Marks argues that Saxes' failure to produce additional emails or the audio/visual and the computer tracking software records, despite document requests, indicates this information would denote that Saxe was aware of Marks' assertion of rights. See ECF No. 44, Ex. XIII (Request Nos. 6, 7, 8, 13, 16, & 19). However, upon the close of discovery, Marks did not file a motion to compel pursuant to Fed. R. Civ. P. 37. Marks cannot now complain if he failed to pursue discovery diligently before summary judgment to raise an issue of genuine fact. Brae Transp., Inc. v. Coopers & Lybrand, 790 F.2d 1439, 1443 (9th Cir.1986).
Furthermore, regarding Marks' conversation with Tokarski, a conversation Tokarski did not recall having, Marks agreed that he did not know if Tokarski ever relayed Marks' concerns to Saxe. Despite Marks' contention that this conversation showed his intent to put Saxe on notice, Marks' claim that Tokarski must have informed Saxe is again conclusory and speculative and is insufficient to raise an issue of material fact.
Lastly, Marks' contention that the fact that Saxe eventually paid him for February 25 indicates Saxe was aware Marks asserted his rights also fails.
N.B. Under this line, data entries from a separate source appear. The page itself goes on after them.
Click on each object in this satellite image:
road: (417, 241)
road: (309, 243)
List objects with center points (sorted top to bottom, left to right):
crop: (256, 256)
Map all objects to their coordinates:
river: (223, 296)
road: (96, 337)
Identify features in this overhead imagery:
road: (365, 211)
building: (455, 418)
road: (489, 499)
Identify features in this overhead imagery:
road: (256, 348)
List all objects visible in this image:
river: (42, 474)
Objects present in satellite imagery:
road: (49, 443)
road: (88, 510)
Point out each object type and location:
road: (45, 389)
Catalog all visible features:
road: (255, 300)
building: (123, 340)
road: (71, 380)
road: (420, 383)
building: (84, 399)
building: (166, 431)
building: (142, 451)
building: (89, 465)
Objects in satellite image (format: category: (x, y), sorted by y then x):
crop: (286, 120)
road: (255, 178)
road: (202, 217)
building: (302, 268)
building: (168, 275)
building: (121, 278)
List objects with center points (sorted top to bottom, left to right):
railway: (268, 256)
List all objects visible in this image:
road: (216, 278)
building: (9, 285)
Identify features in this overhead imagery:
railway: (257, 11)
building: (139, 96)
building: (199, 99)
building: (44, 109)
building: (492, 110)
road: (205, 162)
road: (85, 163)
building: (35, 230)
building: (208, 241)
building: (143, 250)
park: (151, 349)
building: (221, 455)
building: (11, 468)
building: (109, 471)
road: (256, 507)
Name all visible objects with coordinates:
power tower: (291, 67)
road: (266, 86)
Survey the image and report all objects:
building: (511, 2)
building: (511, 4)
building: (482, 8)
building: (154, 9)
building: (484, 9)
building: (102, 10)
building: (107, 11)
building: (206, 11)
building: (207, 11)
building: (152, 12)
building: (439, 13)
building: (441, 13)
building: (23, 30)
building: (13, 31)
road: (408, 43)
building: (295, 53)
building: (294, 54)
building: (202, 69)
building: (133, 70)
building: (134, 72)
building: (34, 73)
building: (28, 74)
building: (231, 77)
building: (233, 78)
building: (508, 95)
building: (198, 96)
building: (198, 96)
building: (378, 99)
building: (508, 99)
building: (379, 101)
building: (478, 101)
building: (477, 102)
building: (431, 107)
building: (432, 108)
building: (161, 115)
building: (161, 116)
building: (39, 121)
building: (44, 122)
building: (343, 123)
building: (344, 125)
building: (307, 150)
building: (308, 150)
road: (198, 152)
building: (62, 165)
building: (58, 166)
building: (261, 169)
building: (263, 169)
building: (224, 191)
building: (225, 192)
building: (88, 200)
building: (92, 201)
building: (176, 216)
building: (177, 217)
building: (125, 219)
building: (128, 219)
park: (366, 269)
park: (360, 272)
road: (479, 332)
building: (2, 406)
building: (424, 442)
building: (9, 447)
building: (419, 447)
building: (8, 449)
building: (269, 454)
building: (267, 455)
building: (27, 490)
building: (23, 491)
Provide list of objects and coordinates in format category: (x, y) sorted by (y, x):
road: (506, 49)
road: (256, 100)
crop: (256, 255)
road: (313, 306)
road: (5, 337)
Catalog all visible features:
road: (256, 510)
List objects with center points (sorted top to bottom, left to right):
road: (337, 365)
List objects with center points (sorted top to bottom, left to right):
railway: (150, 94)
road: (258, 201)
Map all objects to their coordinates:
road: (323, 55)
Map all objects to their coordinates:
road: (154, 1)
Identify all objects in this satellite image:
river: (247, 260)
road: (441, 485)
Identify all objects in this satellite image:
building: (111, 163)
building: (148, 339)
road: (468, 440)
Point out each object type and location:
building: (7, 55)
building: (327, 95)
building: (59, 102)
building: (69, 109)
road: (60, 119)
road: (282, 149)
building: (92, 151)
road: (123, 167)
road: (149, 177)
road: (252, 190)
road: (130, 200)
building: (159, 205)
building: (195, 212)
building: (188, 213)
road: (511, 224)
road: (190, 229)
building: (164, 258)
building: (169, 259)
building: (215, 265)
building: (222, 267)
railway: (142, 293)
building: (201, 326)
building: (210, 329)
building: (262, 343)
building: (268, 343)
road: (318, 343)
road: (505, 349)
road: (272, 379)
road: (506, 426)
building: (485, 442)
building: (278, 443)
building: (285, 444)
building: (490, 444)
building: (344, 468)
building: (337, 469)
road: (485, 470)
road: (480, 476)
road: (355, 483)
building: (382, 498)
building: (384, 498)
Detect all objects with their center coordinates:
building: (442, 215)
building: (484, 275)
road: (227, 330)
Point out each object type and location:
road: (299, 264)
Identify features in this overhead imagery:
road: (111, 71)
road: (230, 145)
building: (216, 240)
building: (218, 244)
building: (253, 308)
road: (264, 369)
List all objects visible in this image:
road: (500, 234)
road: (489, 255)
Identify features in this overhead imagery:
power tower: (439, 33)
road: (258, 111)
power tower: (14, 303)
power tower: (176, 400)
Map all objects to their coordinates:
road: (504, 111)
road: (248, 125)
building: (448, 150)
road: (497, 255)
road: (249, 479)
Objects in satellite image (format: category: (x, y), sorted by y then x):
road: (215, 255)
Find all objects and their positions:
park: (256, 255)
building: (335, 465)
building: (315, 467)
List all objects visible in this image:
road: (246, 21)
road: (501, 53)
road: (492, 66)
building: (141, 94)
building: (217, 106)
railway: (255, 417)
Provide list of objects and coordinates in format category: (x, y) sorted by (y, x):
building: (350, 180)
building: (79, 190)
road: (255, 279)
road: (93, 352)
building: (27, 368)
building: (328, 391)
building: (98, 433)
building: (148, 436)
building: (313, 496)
Beside being conclusory and speculative, the justifiable inference would be that Saxe was made aware that by law he had to pay Marks, not that Marks must have asserted protection under the retaliation provision. See Matsushita, 475 U.S. at 587. Accordingly, the Court finds that Marks failed to set forth specific facts demonstrating a genuine factual issue for trial as to whether his alleged complaint fell within the scope of the protected activity. Because the first element of the FLSA retaliation claim fails, the court will not address whether there was a causal connection between the alleged protected activity and the adverse action.
B. NRS 613.040 & Tortious Discharge Claims
Absent the federal claim, the Court no longer has original jurisdiction and only exercises supplement jurisdiction over the remaining state law claims. See 28 U.S.C. § 1367(a). The Court may decline to exercise supplemental jurisdiction over remaining state law claims when the only federal claims are extinguished. See 28 U.S.C. § 1367(c)(3); Parra v. PacifiCare of Az., Inc., 715 F.3d 1146, 1156 (9th Cir. 2013). Therefore, the Court declines to exercise supplemental jurisdiction over the state law claims and remands these claims back to state court.
IV. Conclusion
Accordingly, IT IS HEREBY ORDERED that Defendants' Motion for Summary Judgment (ECF No. 41) is GRANTED in part;
IT IS FURTHER ORDERED that the Clerk of the Court enter JUDGMENT for Defendants and against Plaintiff on Plaintiff's claim for retaliation under the FLSA;
IT IS FURTHER ORDERED that Plaintiff's second and third causes of action for NRS 613.040 Violations and Tortious Discharge are REMANDED to state court.
Dated this 20th day of August, 2020.